İlk Federasyon Kupası’na 32, ikincisineyse 38 takım katılmıştır. Her iki sezonda da şampiyon olan Beşiktaş, birinci şampiyonluğunda “Futbol Federasyonu”nun adını geç bildirmesi sonucu kupaya katılamamış, dolayısıyla da Türkiye ancak ertesi yıl temsil edilebilmiştir.
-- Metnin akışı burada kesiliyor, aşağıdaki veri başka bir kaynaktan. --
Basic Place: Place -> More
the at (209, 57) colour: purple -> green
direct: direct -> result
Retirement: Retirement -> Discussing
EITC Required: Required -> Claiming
Federasyon Kupası’nın 1962 sezonundan bu yana uygulanmakta olan ve adı sırasıyla “Türkiye Kupası, Federasyon Kupası, Türkiye Kupası, Fortis Türkiye Kupası, Ziraat Türkiye Kupası” adıyla yapılmakta olan yarışma sistemiyle ilgisi yoktur.

TÜRKİYE SÜPER LİGİ
“Federasyon Kupası”nın yerine tesis edilen ve hâlen devam etmekte olan ulusal nitelikli futbol yarışmasıdır. İlk kez 1959 yılında 8’erli iki grup üzerinden düzenlenmiştir. Artık tek grup üzerinden yapılmaktadır.

Bölüm başlıklarıyla verdiğim önceki ulusal futbol yarışmalarına, farklı illerin takımları da katılmıştır. “Türkiye Süper Ligi”yse önce; Ankara, İstanbul ve İzmir’in futbol kulüpleriyle başlatılmıştır. Şampiyonanın üçüncü sezonu olan 1960-61’de, bir Adana takımı olan Demirspor da lige alınmış, onun küme düşmesi üzerine bir süre daha bu üç ilin takımlarıyla oynanmıştır.

Kullanıldığı yıllara göre; Millî Lig, Türkiye 1. Futbol Ligi, Türkiye Süper Ligi, Turkcell Süper Ligi, Sportoto Süper Ligi adlarıyla anılan bu yarışın şampiyonları ve şampiyonluk sayıları alfabetik olarak şöyledir:
Beşiktaş 12, Bursaspor 1, Fenerbahçe 19, Galatasaray 20, Trabzonspor 6…

YILDIZ HESABININ SONU
Anlattığım tüm ulusal nitelikli futbol yarışmalarının toplamı, 2015-16 sezonu itibarıyla 87’dir. Bu yarışmalar sonucunda şampiyonluk kazanan takımların adları ve şampiyonluk sayıları alfabetik sıraya göre şöyledir: Ankara Demirspor 1, Beşiktaş 19, Bursaspor 1, Eskişehir Demirspor 1, Fenerbahçe 28, Galatasaray 21, Gençlerbirliği 2, Göztepe 1, Güneş (İstanbul) 1, Harbiye 1, Harp Okulu 2, İstanbulspor 1, MKE Ankaragücü 1, Muhafızgücü 1, Trabzonspor 6…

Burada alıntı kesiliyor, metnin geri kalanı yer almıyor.